*Assigned task*: Retype the listing found below exactly, but leave out each picture.

*Collected material*:
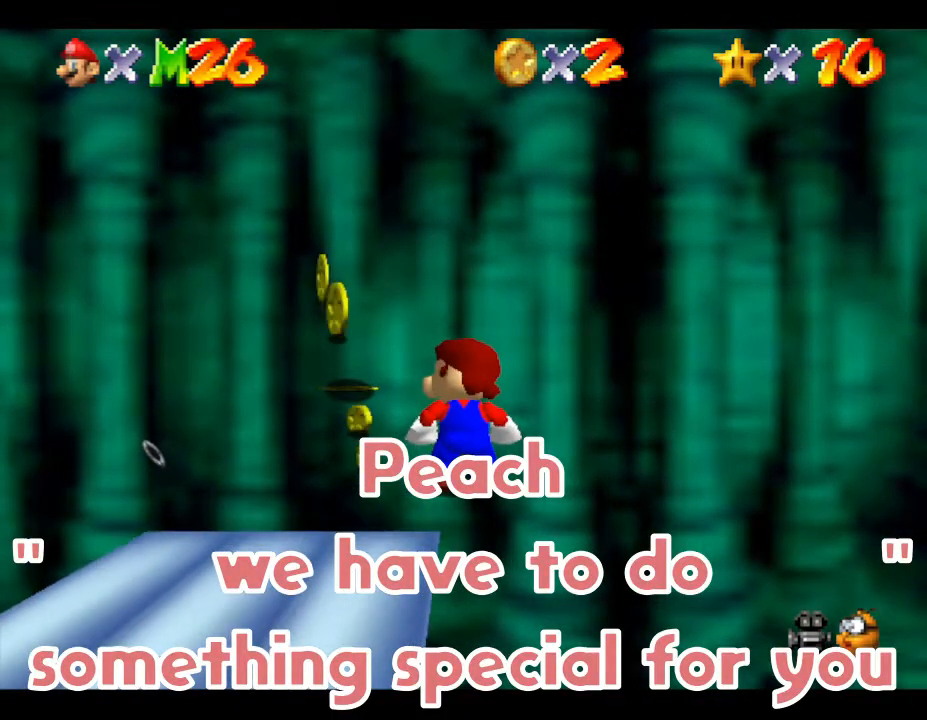
{"buttons": [], "left_stick": "center", "events": []}
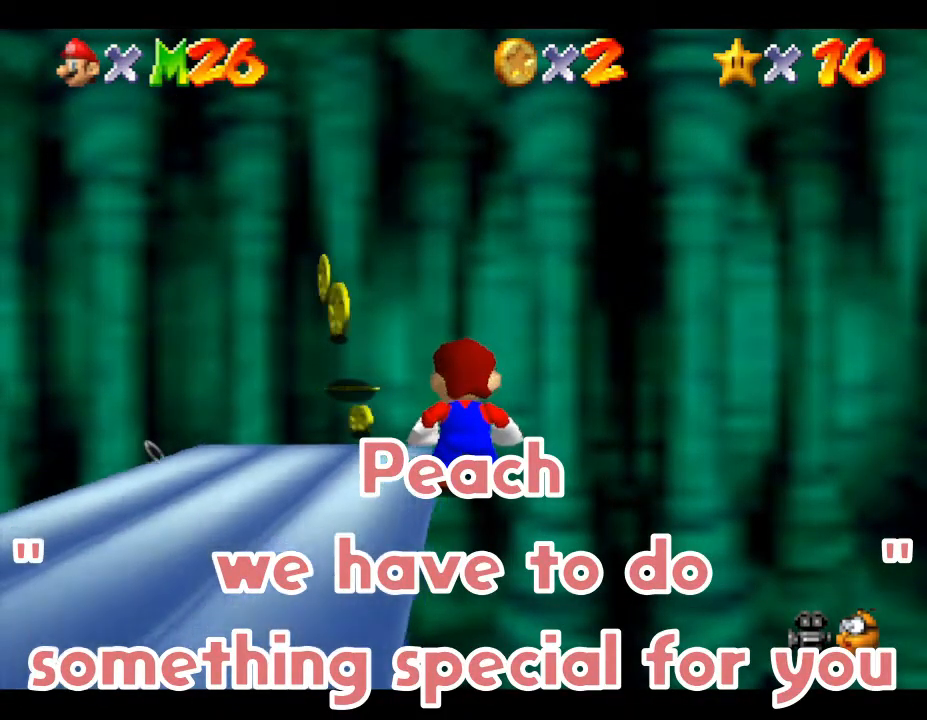
{"buttons": [], "left_stick": "center", "events": []}
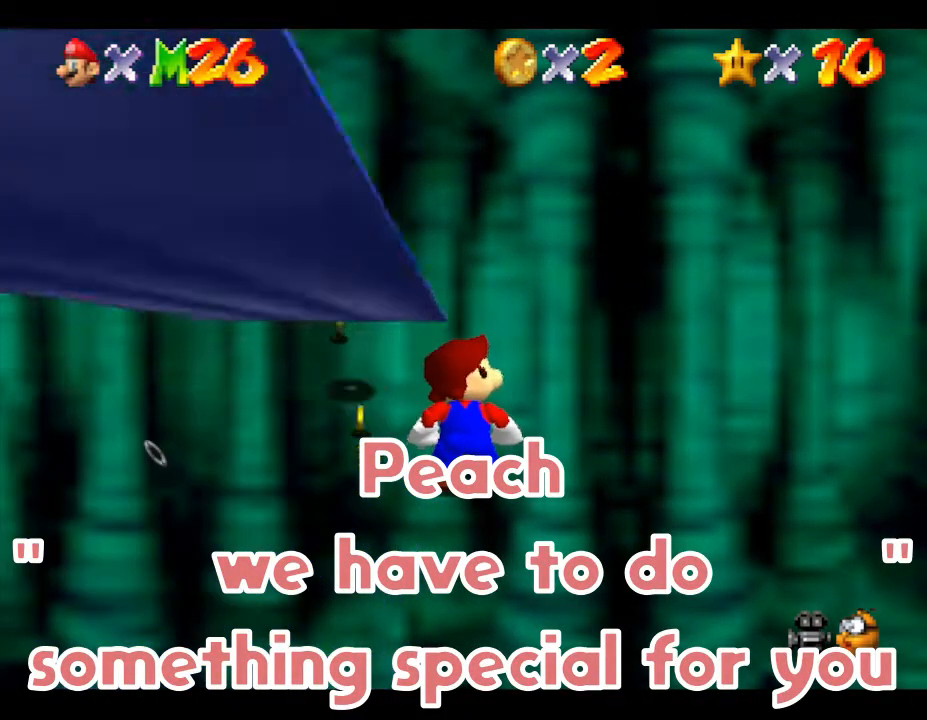
{"buttons": [], "left_stick": "center", "events": []}
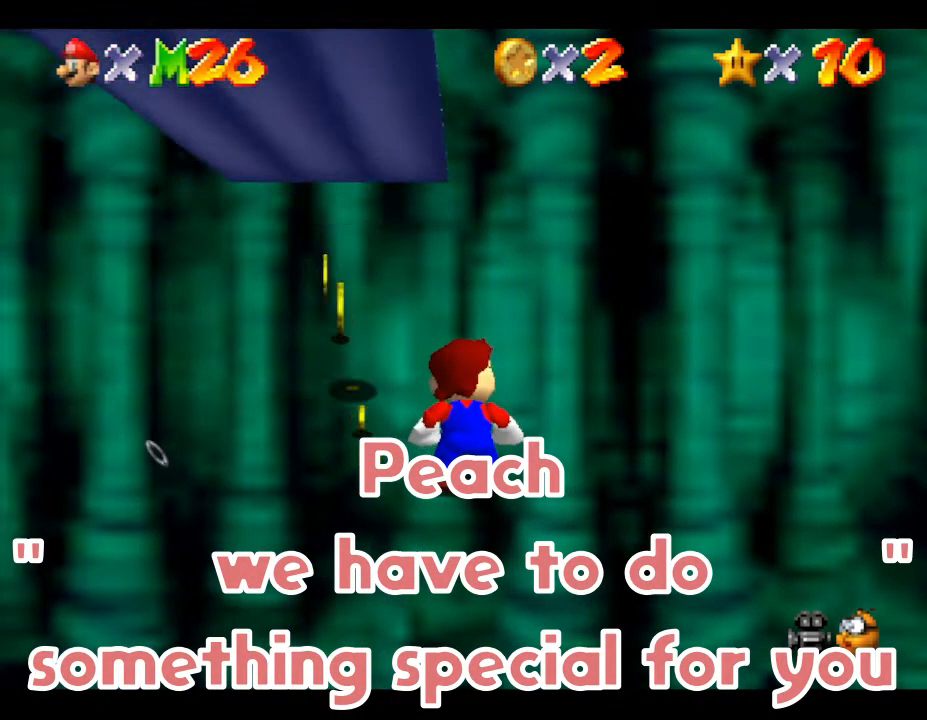
{"buttons": [], "left_stick": "center", "events": []}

*Response box*:
{"buttons": [], "left_stick": "center", "events": []}
{"buttons": [], "left_stick": "center", "events": []}
{"buttons": [], "left_stick": "center", "events": []}
{"buttons": [], "left_stick": "center", "events": []}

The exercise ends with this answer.